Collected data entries
-*-

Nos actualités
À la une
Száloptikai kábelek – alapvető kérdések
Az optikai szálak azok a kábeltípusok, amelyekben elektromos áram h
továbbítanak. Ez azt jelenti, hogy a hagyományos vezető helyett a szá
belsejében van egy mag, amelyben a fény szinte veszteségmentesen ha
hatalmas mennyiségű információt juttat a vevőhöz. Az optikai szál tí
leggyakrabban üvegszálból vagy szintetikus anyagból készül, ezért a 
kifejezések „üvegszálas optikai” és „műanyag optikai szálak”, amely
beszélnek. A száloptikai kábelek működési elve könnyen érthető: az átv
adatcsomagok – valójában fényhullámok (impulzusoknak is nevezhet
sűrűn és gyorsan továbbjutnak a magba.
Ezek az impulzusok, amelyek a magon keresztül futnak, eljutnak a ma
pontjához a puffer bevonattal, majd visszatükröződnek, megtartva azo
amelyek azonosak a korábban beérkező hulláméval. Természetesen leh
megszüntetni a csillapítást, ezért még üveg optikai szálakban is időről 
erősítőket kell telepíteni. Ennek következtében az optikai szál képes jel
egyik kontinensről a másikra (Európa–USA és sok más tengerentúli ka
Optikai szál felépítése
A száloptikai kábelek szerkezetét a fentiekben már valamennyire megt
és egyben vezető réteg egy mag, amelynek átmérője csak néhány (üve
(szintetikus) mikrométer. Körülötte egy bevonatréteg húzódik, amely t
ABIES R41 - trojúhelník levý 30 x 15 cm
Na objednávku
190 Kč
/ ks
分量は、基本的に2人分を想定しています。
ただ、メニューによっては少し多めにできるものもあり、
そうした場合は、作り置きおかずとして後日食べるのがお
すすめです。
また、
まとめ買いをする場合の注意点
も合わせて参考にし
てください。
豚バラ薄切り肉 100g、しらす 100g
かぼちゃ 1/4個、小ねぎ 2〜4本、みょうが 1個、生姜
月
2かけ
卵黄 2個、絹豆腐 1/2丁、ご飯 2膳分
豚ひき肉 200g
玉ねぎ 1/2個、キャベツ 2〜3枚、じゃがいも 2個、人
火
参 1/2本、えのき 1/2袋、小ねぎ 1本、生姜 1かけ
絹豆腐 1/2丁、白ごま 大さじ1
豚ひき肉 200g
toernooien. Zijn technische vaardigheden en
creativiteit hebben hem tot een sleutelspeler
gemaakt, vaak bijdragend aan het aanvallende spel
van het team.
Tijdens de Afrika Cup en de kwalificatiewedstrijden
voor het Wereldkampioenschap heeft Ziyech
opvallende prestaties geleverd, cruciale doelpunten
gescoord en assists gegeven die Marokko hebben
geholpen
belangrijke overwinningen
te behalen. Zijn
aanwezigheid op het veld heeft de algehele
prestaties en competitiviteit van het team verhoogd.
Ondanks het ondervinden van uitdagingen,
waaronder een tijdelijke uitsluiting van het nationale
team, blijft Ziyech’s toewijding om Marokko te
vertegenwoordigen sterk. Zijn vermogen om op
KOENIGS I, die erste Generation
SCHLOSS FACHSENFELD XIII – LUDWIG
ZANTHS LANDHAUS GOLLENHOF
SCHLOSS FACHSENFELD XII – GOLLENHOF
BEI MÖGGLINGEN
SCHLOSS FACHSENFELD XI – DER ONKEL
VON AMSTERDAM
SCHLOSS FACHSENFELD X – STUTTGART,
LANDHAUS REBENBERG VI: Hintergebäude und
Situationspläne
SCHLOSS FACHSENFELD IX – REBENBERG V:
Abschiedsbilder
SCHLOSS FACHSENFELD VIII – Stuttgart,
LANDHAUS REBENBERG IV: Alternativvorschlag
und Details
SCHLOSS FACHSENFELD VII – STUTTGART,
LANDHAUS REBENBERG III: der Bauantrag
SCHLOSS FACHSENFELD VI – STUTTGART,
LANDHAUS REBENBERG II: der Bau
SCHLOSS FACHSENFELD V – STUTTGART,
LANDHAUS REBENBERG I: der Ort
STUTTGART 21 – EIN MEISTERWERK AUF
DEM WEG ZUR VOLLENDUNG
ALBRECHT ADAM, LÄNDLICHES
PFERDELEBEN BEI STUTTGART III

-*-

- Task prompt:
Each line above that contains the word "vezető" must be copied.

- Exercise answer:
továbbítanak. Ez azt jelenti, hogy a hagyományos vezető helyett a szá
és egyben vezető réteg egy mag, amelynek átmérője csak néhány (üve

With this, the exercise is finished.